Les finalités de l’enseignement et de l’apprentissage des sciences s’élargissent notamment en lien avec des enjeux sociaux. Il existe plusieurs types de partenariats offerts aux écoles, au niveau national ou territorial, institutionnalisés par des conventions. Ils s’inscrivent dans une logique d’ouverture des lieux d’éducation à de nouveaux acteurs, comme des scientifiques dans le cadre des projets de sciences participatives.

Certaines études évoquent que la participation des élèves (avec leurs enseignants) à des projets de sciences participatives pourrait contribuer à leurs apprentissages scientifiques en termes de savoirs disciplinaires, épistémologiques et sociaux. En plus de favoriser la motivation et l’intérêt des élèves pour les sciences ainsi que le développement d’attitudes positives envers le vivant et la biodiversité, ces projets sont prometteurs quant à leurs potentialités d’apprentissages en lien avec des démarches scientifiques.
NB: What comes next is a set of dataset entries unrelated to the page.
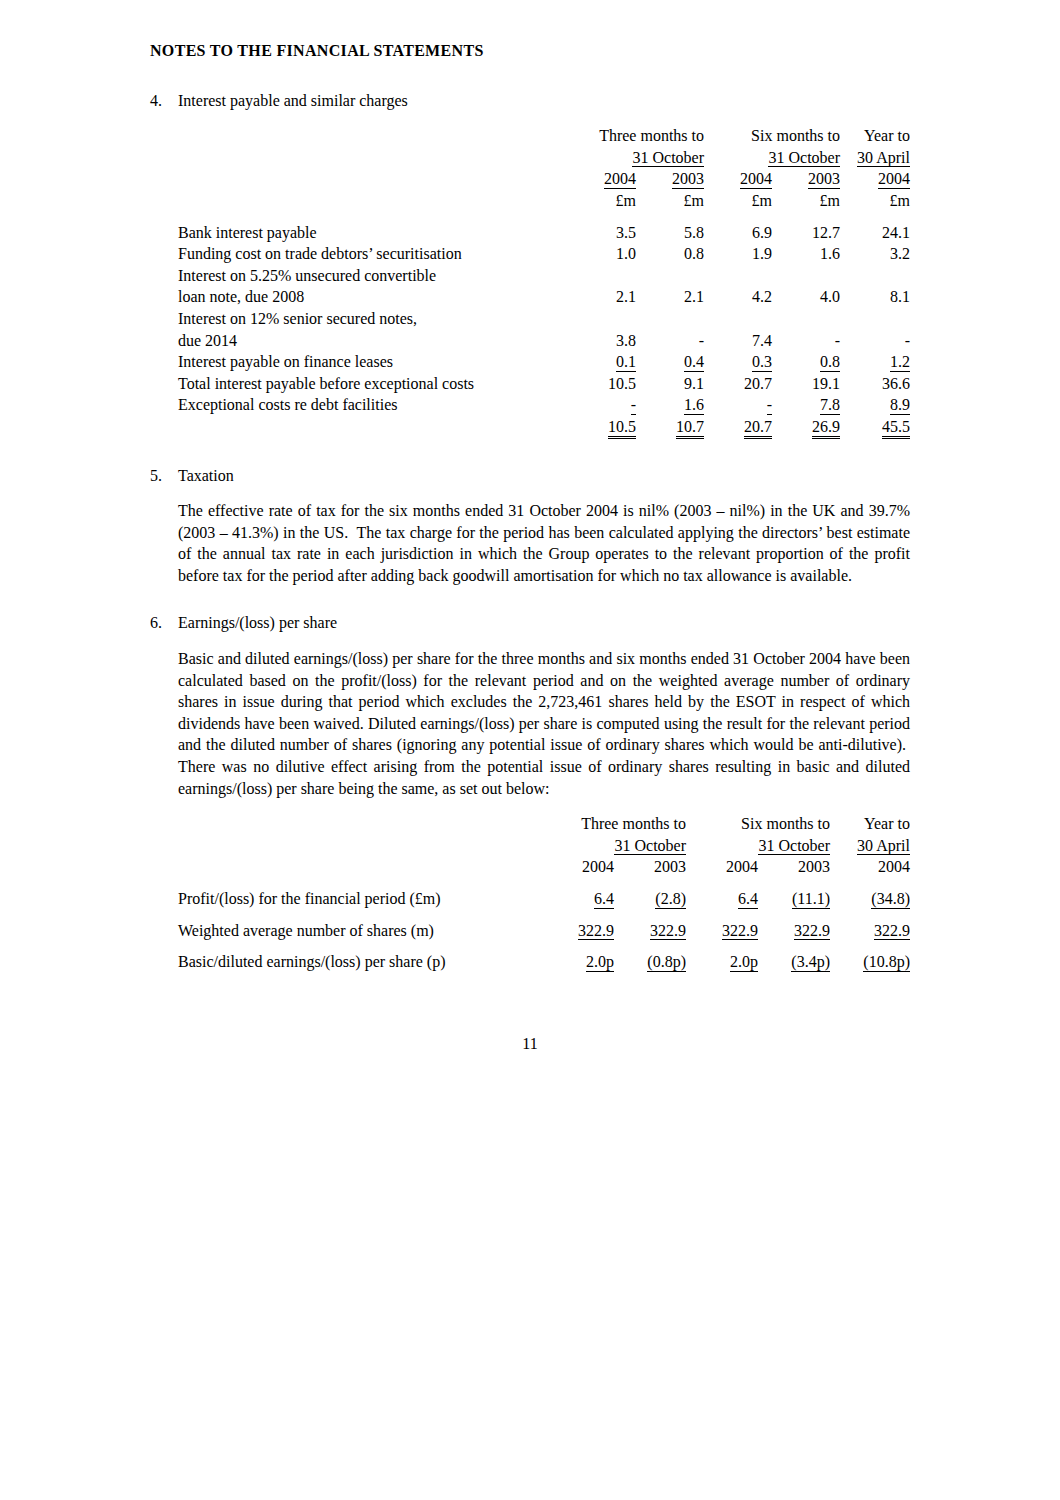NOTES TO THE FINANCIAL STATEMENTS
4.
Interest payable and similar charges
| | Three months to | Six months to | Year to |
| | 31 October | 31 October | 30 April |
| | 2004 | 2003 | 2004 | 2003 | 2004 |
| | £m | £m | £m | £m | £m |
| Bank interest payable | 3.5 | 5.8 | 6.9 | 12.7 | 24.1 |
| Funding cost on trade debtors’ securitisation | 1.0 | 0.8 | 1.9 | 1.6 | 3.2 |
| Interest on 5.25% unsecured convertible | | | | | |
| loan note, due 2008 | 2.1 | 2.1 | 4.2 | 4.0 | 8.1 |
| Interest on 12% senior secured notes, | | | | | |
| due 2014 | 3.8 | - | 7.4 | - | - |
| Interest payable on finance leases | 0.1 | 0.4 | 0.3 | 0.8 | 1.2 |
| Total interest payable before exceptional costs | 10.5 | 9.1 | 20.7 | 19.1 | 36.6 |
| Exceptional costs re debt facilities | - | 1.6 | - | 7.8 | 8.9 |
| | 10.5 | 10.7 | 20.7 | 26.9 | 45.5 |
5.
Taxation
The effective rate of tax for the six months ended 31 October 2004 is nil% (2003 – nil%) in the UK and 39.7% (2003 – 41.3%) in the US. The tax charge for the period has been calculated applying the directors’ best estimate of the annual tax rate in each jurisdiction in which the Group operates to the relevant proportion of the profit before tax for the period after adding back goodwill amortisation for which no tax allowance is available.
6.
Earnings/(loss) per share
Basic and diluted earnings/(loss) per share for the three months and six months ended 31 October 2004 have been calculated based on the profit/(loss) for the relevant period and on the weighted average number of ordinary shares in issue during that period which excludes the 2,723,461 shares held by the ESOT in respect of which dividends have been waived. Diluted earnings/(loss) per share is computed using the result for the relevant period and the diluted number of shares (ignoring any potential issue of ordinary shares which would be anti-dilutive). There was no dilutive effect arising from the potential issue of ordinary shares resulting in basic and diluted earnings/(loss) per share being the same, as set out below:
| | Three months to | Six months to | Year to |
| | 31 October | 31 October | 30 April |
| | 2004 | 2003 | 2004 | 2003 | 2004 |
| Profit/(loss) for the financial period (£m) | 6.4 | (2.8) | 6.4 | (11.1) | (34.8) |
| Weighted average number of shares (m) | 322.9 | 322.9 | 322.9 | 322.9 | 322.9 |
| Basic/diluted earnings/(loss) per share (p) | 2.0p | (0.8p) | 2.0p | (3.4p) | (10.8p) |
11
Dans ce contexte, nous avons étudié la mise en œuvre d’un projet de sciences participatives à l’école, le projet « Oak Bodyguards », afin de montrer le potentiel de ce projet pour l’apprentissage des élèves et pour le développement professionnel des enseignants impliqués.

Oak Bodyguards

« Oak Bodyguards » est un projet initié en 2018 par des écologues de l’Institut national de recherche pour l’agriculture, l’alimentation et l’environnement (Inrae), qui s’adresse à des élèves scolarisés de la maternelle au lycée et qui cherche à déterminer comment le climat influence les dégâts causés par les insectes herbivores sur le chêne pédonculé.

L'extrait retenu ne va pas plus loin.